We all post our thanks on Thanksgiving and smile on the stage, but if you really want to be able to describe yourself as happy and grateful, it’s the ins and outs of every day that define us more than a performance ever could.
The moments on stage: the graduation, the presentation, the promotion, the fundraiser you organized, the wedding, the party, the nights at the club, and the trip documented on Instagram are a small percentage of the moments in your life. These moments are important and they are beautiful, but to say that they are the defining moments of life is a good excuse to forget about everything else; to blaze through life only focused on the next peak experience, when all the while, you could be making every moment beautiful.

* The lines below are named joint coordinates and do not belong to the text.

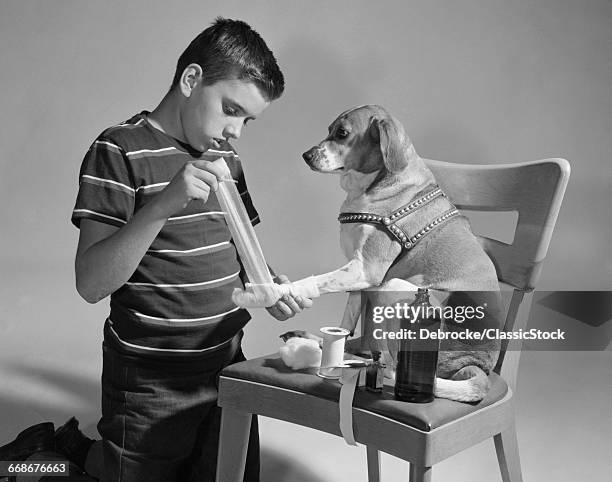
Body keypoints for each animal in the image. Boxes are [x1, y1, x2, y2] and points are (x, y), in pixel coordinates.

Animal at [294, 105, 504, 402]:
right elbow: (344, 325)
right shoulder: (359, 281)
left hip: (391, 290)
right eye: (329, 130)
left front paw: (281, 291)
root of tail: (478, 365)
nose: (306, 155)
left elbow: (312, 282)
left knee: (391, 368)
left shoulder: (365, 271)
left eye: (342, 133)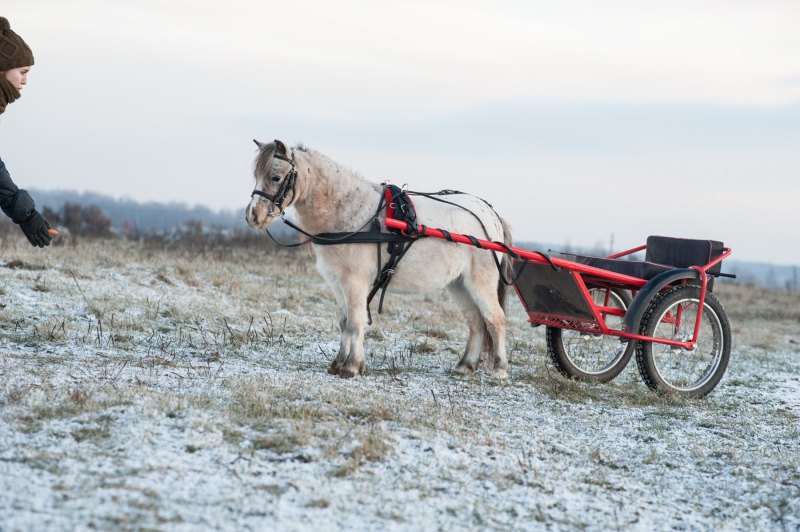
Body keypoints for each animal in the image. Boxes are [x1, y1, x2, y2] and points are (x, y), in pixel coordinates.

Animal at [244, 139, 512, 380]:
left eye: (275, 177)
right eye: (256, 176)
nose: (253, 216)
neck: (348, 211)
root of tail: (490, 214)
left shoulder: (355, 282)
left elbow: (355, 321)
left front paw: (352, 367)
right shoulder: (337, 282)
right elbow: (344, 321)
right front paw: (338, 363)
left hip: (480, 282)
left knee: (495, 319)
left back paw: (499, 370)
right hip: (458, 283)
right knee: (476, 321)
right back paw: (465, 366)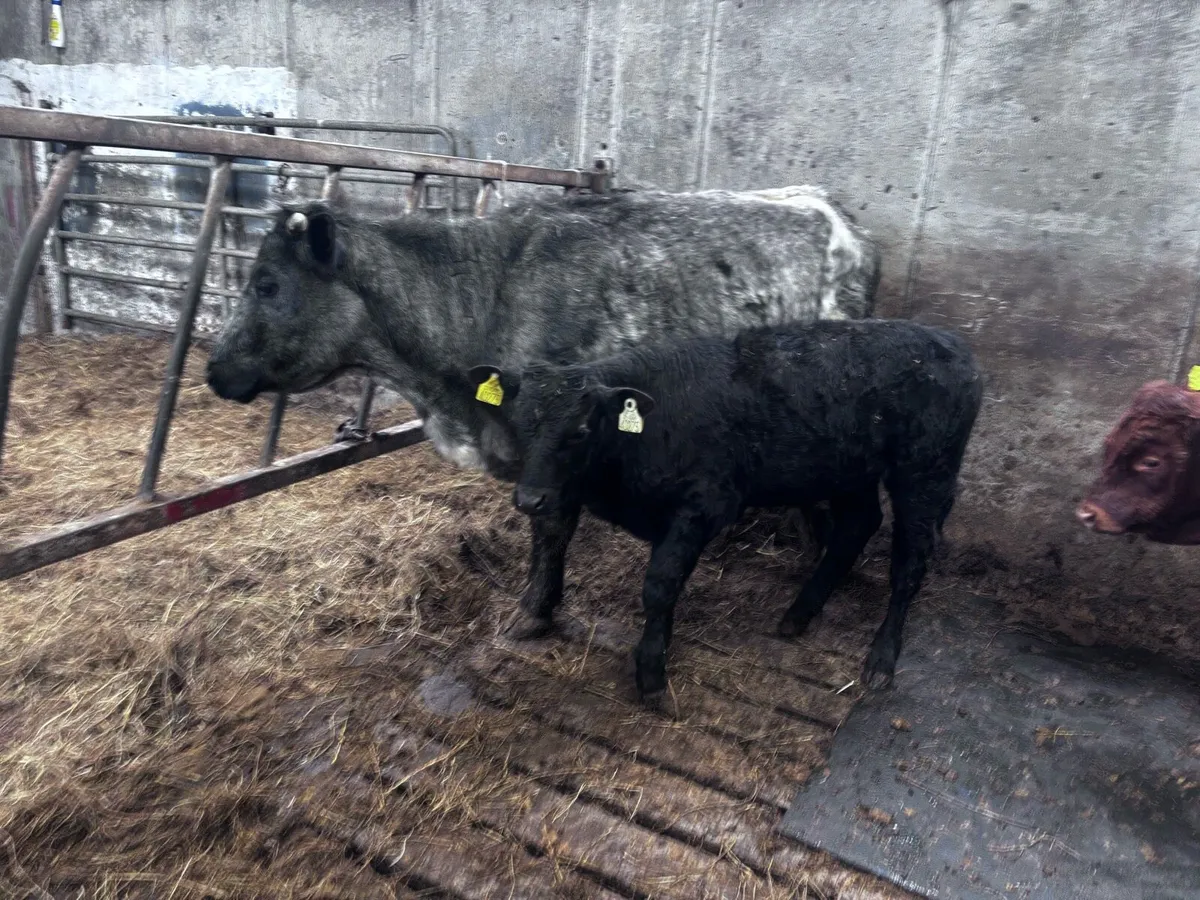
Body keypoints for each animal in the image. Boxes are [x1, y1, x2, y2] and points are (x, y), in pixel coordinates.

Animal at [205, 186, 881, 633]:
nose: (213, 369)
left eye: (266, 284)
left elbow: (550, 529)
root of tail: (836, 210)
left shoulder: (561, 442)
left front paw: (534, 612)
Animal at [466, 318, 983, 701]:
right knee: (857, 526)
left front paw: (651, 671)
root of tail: (953, 343)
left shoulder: (703, 506)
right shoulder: (573, 491)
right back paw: (799, 614)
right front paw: (536, 613)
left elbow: (659, 585)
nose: (528, 498)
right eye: (519, 421)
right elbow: (558, 542)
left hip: (925, 472)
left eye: (580, 429)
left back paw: (881, 659)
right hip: (848, 469)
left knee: (910, 562)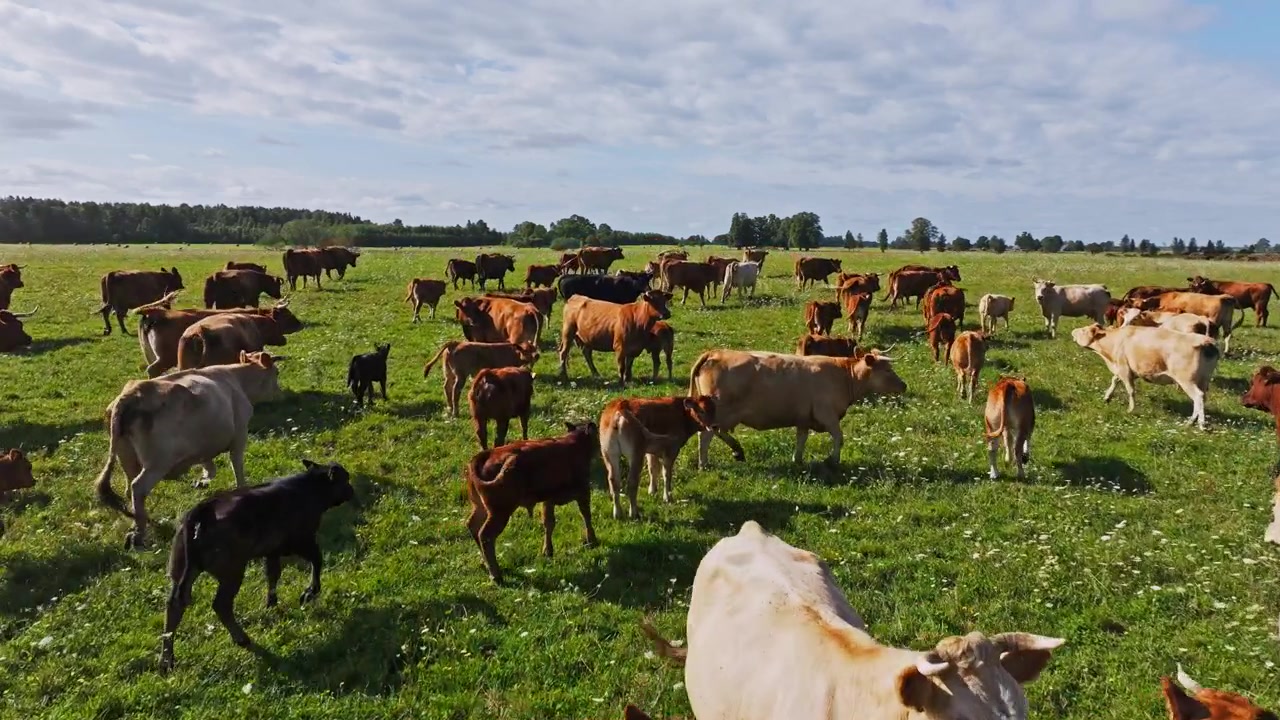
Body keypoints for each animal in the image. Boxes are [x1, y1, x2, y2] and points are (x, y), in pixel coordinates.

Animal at [94, 351, 284, 548]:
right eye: (276, 373)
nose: (280, 392)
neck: (235, 379)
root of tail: (130, 395)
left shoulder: (203, 445)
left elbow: (209, 466)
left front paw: (203, 480)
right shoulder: (239, 436)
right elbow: (237, 467)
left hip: (127, 458)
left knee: (129, 490)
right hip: (157, 464)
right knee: (138, 487)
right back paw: (138, 535)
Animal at [158, 459, 354, 672]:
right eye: (345, 479)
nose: (351, 490)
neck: (309, 486)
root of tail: (200, 513)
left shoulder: (273, 551)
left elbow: (273, 574)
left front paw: (271, 603)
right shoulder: (303, 541)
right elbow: (317, 561)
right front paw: (309, 593)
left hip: (181, 570)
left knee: (174, 605)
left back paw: (167, 659)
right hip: (232, 572)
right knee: (221, 605)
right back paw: (242, 638)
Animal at [464, 421, 599, 584]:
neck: (574, 442)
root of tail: (485, 455)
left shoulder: (548, 499)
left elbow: (549, 523)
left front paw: (547, 551)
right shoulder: (583, 490)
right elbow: (586, 515)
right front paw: (592, 541)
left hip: (479, 507)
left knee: (473, 526)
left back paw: (485, 564)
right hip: (499, 512)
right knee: (485, 535)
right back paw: (496, 575)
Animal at [688, 349, 906, 467]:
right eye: (888, 370)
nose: (904, 385)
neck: (843, 375)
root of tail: (716, 352)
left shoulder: (804, 418)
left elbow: (801, 438)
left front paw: (797, 460)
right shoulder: (827, 414)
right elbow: (838, 437)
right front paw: (833, 460)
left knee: (718, 432)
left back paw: (738, 451)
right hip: (718, 412)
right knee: (706, 436)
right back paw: (704, 463)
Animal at [1072, 324, 1220, 429]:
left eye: (1083, 330)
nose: (1073, 331)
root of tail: (1206, 340)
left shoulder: (1124, 368)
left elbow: (1130, 390)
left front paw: (1130, 409)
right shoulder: (1131, 370)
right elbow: (1115, 380)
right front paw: (1107, 397)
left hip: (1187, 380)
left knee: (1198, 397)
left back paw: (1198, 423)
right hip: (1203, 380)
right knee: (1202, 398)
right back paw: (1192, 422)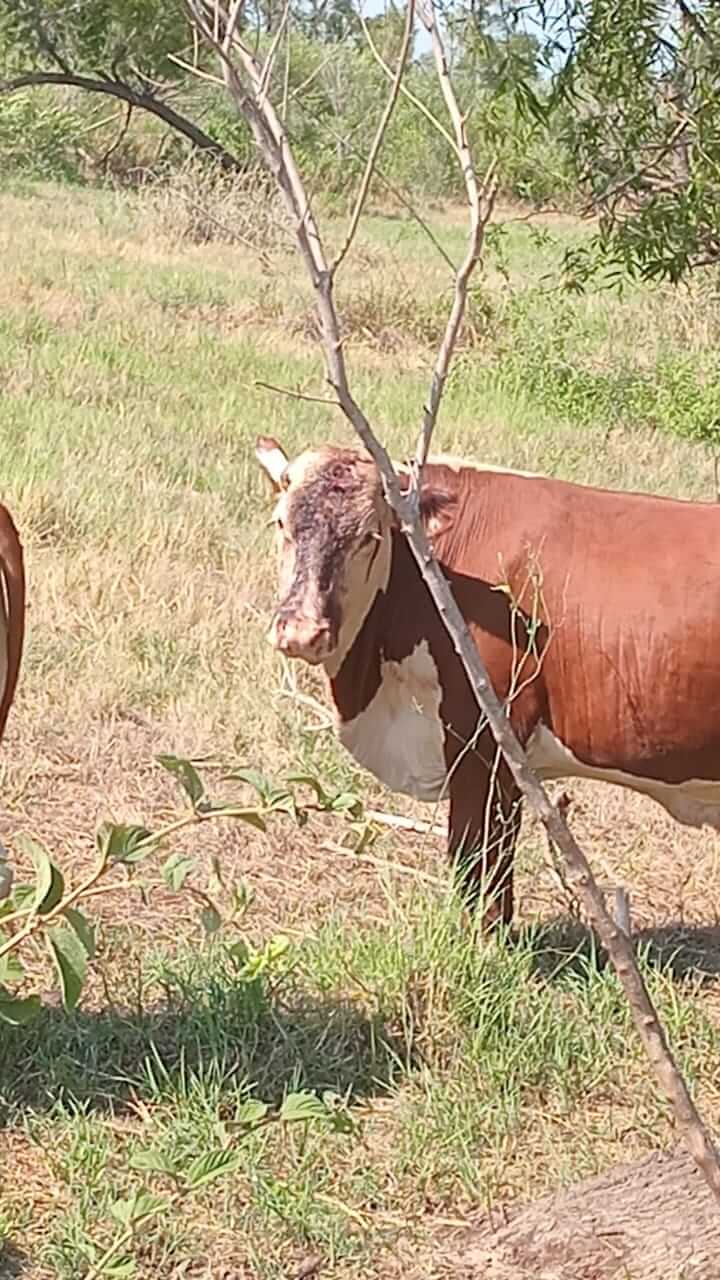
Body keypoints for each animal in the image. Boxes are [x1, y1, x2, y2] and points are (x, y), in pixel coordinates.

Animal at [255, 434, 720, 930]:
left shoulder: (485, 742)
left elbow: (479, 860)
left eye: (368, 536)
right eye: (281, 522)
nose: (301, 631)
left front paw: (481, 938)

I decided I wanted to be described as someone who is happy, grateful, and beautiful, and so I figured I better start where it counts: at home, literally and metaphorically. I believe that the best characters are defined behind the scenes, so I chose to find and create moments to smile and be grateful when no one could see.
Today, I deeply feel those things, on stage and off, because I chose to embody them in every moment.
You can do this too—it just starts by asking, How would you like to be described and how will those qualities be defined?